** Opening RECORDS SUPPLIED block **
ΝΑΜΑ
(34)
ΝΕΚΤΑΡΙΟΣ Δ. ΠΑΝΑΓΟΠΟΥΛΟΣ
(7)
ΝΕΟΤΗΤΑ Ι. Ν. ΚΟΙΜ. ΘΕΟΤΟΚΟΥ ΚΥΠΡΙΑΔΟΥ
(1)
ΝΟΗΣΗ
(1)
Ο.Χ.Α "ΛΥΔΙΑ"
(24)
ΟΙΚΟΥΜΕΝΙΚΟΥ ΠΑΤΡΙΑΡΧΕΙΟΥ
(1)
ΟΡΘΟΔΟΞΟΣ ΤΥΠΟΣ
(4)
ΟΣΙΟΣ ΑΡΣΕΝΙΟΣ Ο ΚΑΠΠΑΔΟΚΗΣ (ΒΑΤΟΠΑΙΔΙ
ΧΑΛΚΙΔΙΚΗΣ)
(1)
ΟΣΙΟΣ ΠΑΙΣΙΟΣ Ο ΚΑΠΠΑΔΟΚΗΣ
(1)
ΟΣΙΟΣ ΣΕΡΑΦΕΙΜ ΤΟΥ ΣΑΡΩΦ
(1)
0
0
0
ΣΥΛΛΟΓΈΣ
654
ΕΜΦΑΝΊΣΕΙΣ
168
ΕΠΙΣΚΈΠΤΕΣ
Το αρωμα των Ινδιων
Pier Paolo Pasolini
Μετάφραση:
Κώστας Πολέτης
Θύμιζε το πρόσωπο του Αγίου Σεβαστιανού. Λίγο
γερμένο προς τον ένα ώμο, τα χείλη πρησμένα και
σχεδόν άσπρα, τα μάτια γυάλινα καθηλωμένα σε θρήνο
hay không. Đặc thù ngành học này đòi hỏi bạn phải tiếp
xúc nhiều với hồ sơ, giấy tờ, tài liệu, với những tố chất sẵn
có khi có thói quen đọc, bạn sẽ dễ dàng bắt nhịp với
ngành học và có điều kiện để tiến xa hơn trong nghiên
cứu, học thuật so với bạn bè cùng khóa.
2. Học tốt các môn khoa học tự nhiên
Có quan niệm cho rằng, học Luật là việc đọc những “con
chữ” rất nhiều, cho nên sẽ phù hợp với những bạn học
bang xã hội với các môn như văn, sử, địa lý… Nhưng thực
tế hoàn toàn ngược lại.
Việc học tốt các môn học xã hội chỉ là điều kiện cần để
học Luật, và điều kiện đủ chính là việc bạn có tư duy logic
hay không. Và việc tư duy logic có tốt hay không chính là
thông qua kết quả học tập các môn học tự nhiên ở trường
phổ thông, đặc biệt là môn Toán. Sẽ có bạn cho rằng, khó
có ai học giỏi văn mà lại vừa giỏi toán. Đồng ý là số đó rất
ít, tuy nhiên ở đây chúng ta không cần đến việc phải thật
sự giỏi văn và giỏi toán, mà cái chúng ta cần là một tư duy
** Closing RECORDS SUPPLIED block **
[YOUR INSTRUCTIONS] Give back the line containing "Κώστας Πολέτης" and all the lines after it through the end of the records, unchanged.

[EXPECTED ANSWER]
Κώστας Πολέτης
Θύμιζε το πρόσωπο του Αγίου Σεβαστιανού. Λίγο
γερμένο προς τον ένα ώμο, τα χείλη πρησμένα και
σχεδόν άσπρα, τα μάτια γυάλινα καθηλωμένα σε θρήνο
hay không. Đặc thù ngành học này đòi hỏi bạn phải tiếp
xúc nhiều với hồ sơ, giấy tờ, tài liệu, với những tố chất sẵn
có khi có thói quen đọc, bạn sẽ dễ dàng bắt nhịp với
ngành học và có điều kiện để tiến xa hơn trong nghiên
cứu, học thuật so với bạn bè cùng khóa.
2. Học tốt các môn khoa học tự nhiên
Có quan niệm cho rằng, học Luật là việc đọc những “con
chữ” rất nhiều, cho nên sẽ phù hợp với những bạn học
bang xã hội với các môn như văn, sử, địa lý… Nhưng thực
tế hoàn toàn ngược lại.
Việc học tốt các môn học xã hội chỉ là điều kiện cần để
học Luật, và điều kiện đủ chính là việc bạn có tư duy logic
hay không. Và việc tư duy logic có tốt hay không chính là
thông qua kết quả học tập các môn học tự nhiên ở trường
phổ thông, đặc biệt là môn Toán. Sẽ có bạn cho rằng, khó
có ai học giỏi văn mà lại vừa giỏi toán. Đồng ý là số đó rất
ít, tuy nhiên ở đây chúng ta không cần đến việc phải thật
sự giỏi văn và giỏi toán, mà cái chúng ta cần là một tư duy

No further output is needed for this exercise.